─── Te lezen fragment ───
13VAN DEN BROEKE 2012: 37-104. 14VAN DEN BROEKE 1991: 195.

(49)

7.1.1. Handgevormd aardewerk

In totaal zijn vier wandscherven uit handgevormd aardewerk verzameld, waarvan echter niet duidelijk is of het gaat om vondsten uit de metaaltijden, Romeinse periode of vroege middeleeuwen. Twee wandfragmenten (inv. nr. 18) zijn afkomstig uit paalkuil S25 van het bijgebouw en worden gekenmerkt door een gladde wandafwerking en vrij zandig baksel met magering van potgruis, terwijl een wandscherf (inv. nr. 20) uit paalkuil S32 van deze structuur een gladde wandafwerking en magering met potgruis en plantaardig materiaal heeft. Een wandscherf (inv. nr. 28) afkomstig uit paalkuil S43 heeft eveneens een gladde wandafwerking en magering van potgruis en plantaardig materiaal.

7.1.2. Romeins aardewerk

In de bovenste opvullingslaag (S75) van gracht S3 is een wandfragment uit Eifelwaar afkomstig uit Mayen aangetroffen, dat gedateerd wordt in de laat-Romeinse periode of vroege middeleeuwen.
───
Schrijf uit het fragment over het aardewerk woord voor woord het stuk over dat begint met de woorden "7.1.2. Romeins aardewerk" en eindigt op "laat-Romeinse periode of vroege middeleeuwen.". De items hebben niets met het fragment te maken.
─── Opgesomde items ───
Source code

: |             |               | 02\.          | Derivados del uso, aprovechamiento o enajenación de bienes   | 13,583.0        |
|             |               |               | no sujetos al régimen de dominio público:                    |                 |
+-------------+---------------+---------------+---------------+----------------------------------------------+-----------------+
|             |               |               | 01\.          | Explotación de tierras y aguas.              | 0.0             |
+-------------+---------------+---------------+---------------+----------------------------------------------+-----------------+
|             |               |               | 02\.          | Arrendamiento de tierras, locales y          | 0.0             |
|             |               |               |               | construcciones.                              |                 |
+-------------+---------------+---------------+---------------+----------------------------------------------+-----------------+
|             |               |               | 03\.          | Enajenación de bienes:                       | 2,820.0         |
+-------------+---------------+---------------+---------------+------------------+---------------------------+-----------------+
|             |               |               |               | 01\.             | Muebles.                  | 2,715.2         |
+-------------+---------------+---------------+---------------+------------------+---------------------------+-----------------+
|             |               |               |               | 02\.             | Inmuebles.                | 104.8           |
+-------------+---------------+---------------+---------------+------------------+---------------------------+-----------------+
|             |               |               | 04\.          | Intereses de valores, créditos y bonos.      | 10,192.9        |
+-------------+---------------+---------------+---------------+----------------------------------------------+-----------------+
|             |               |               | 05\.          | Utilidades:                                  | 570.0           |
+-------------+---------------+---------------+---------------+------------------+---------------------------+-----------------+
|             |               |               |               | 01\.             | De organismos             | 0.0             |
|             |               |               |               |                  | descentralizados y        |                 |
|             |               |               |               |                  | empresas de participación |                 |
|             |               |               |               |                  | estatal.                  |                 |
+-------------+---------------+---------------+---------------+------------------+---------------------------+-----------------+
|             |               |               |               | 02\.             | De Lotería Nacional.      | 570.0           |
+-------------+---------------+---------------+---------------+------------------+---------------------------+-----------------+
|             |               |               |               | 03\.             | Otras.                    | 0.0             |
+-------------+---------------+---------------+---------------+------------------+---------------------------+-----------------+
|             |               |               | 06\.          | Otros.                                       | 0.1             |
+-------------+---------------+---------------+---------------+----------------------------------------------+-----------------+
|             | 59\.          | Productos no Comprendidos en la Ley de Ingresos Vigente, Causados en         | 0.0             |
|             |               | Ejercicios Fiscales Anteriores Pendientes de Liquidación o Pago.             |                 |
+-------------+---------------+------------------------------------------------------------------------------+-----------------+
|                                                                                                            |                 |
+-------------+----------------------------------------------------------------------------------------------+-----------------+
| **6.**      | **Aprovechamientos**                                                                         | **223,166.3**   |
───
**Resultaat opdracht:**
7.1.2. Romeins aardewerk

In de bovenste opvullingslaag (S75) van gracht S3 is een wandfragment uit Eifelwaar afkomstig uit Mayen aangetroffen, dat gedateerd wordt in de laat-Romeinse periode of vroege middeleeuwen.